Interestingly, s 65 does not prevent the Ombudsman from considering a complaint of conduct under Part II of RIPA; the IPT has jurisdiction only in relation to eligible complaints made to it. The same must be true of the Independent Office for Police Conduct but any challenge to their decision by a complainant must be to the IPT and not an application for permission to move for judicial review.

Reach of the jurisdiction: criminal proceedings?

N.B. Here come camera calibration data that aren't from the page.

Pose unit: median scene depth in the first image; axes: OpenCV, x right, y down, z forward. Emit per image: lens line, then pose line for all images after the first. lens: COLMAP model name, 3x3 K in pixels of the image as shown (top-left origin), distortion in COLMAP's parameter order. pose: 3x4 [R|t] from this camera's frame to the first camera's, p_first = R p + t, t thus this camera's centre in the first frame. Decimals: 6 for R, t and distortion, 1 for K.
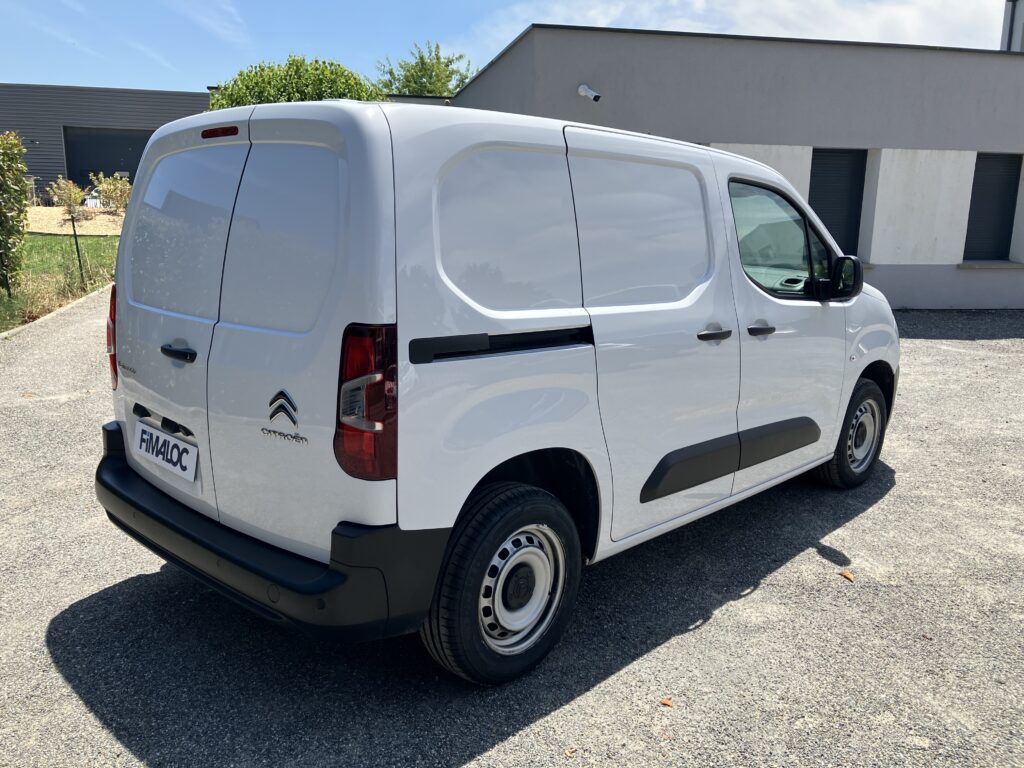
lens RADIAL K [[834.4, 0, 511.4], [0, 834.4, 372.3], [0, 0, 1]] dist [0.011825, -0.033330]
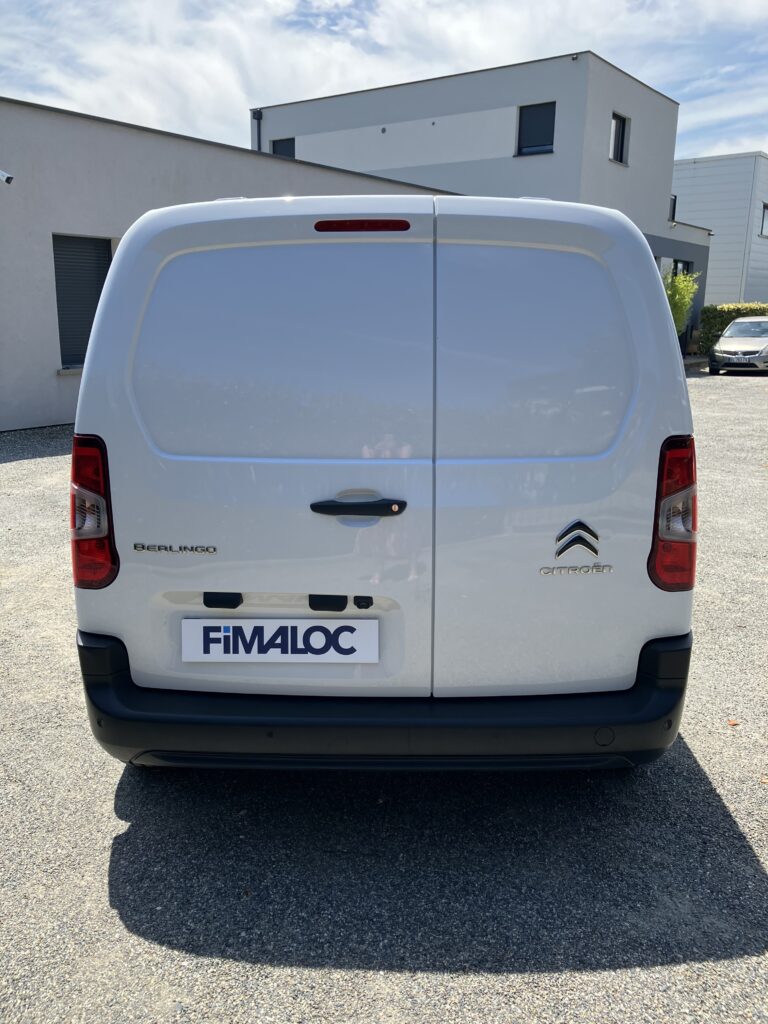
lens RADIAL K [[841.0, 0, 384.0], [0, 841.0, 512.0], [0, 0, 1]] dist [0.007350, -0.003569]
pose [[0.736078, -0.165112, 0.656450, -0.854680], [0.134731, 0.986127, 0.096959, -0.087575], [-0.663353, 0.017075, 0.748112, 0.367080]]
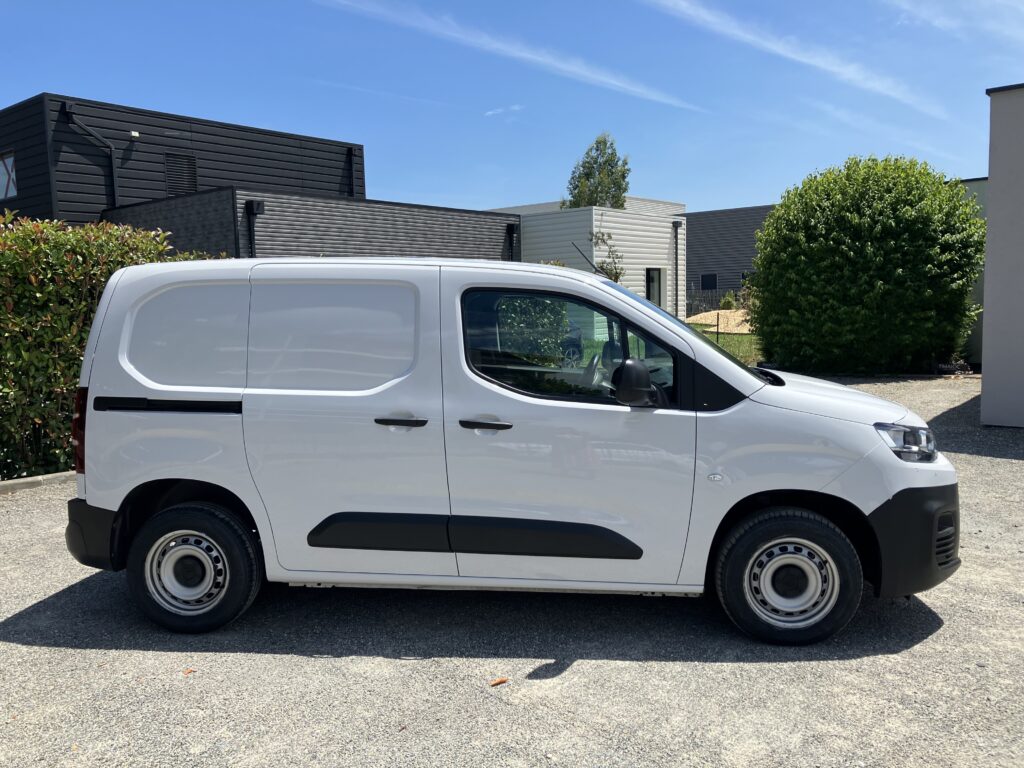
lens RADIAL K [[841.0, 0, 512.0], [0, 841.0, 384.0], [0, 0, 1]] dist [0.007350, -0.003569]
pose [[0.620263, 0.030972, -0.783782, 1.456799], [-0.120888, 0.991057, -0.056505, -0.057069], [0.775022, 0.129798, 0.618460, 0.449520]]
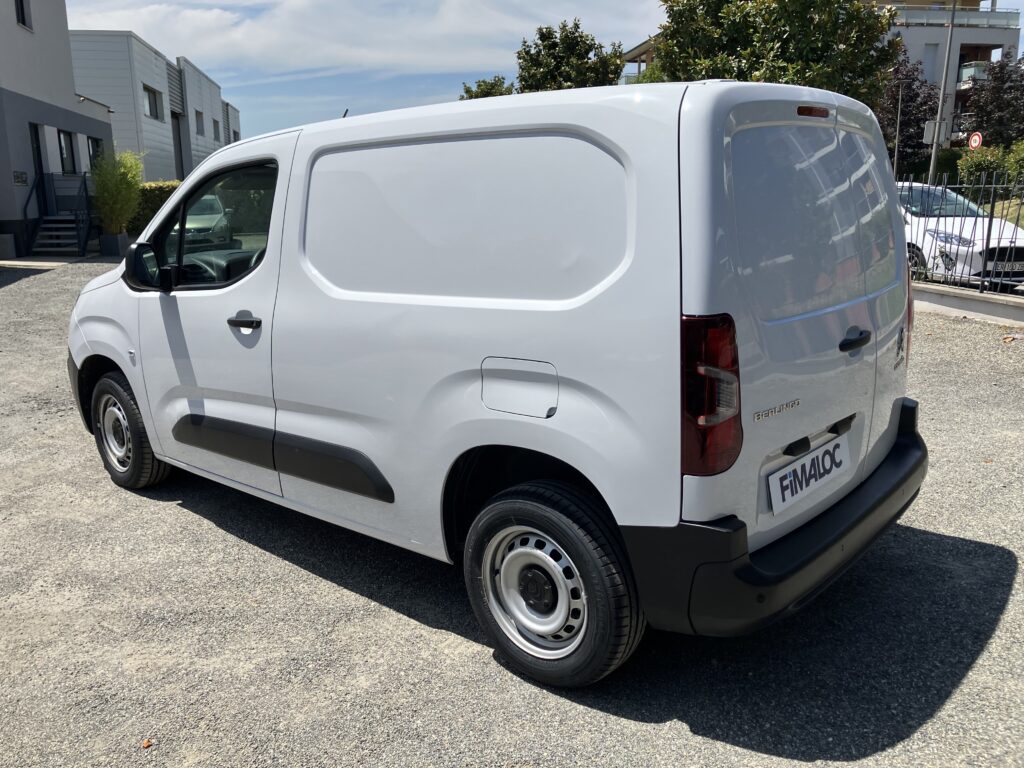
lens RADIAL K [[841.0, 0, 512.0], [0, 841.0, 384.0], [0, 0, 1]] dist [0.007350, -0.003569]
pose [[-0.042685, -0.239809, 0.969881, -1.267140], [0.207170, 0.947542, 0.243404, -0.280151], [-0.977373, 0.211320, 0.009236, 1.313101]]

One interesting issue yet to be tested is whether jurisdiction to bring a challenge relating to the admissibility or propriety of unlawful surveillance and or the conduct of informers in criminal proceedings is also ousted. This is an uncomfortable proposition – the idea that the exclusionary remedies in ss 76 and 78 of PACE or the inherent jurisdiction of the court to apply the doctrine of abuse of process are ousted by s 65– but that is one interpretation of the provision. The counter argument is to examine the core of primary purpose of the proceedings but what seems clear in AJK and Sheridan is the court had no difficulty in hiving off those matters that were the sole jurisdiction of the IPT. A short amendment excluding criminal proceedings (which are already defined in RIPA) would cure any ambiguity. However, it is very unlikely that criminal defence lawyers or prosecutors will be raising the jurisdiction question any time soon; they may, to develop Professor Mark Elliott’s theme, consider such an application to be more suited to Alice in Wonderland than the law reports.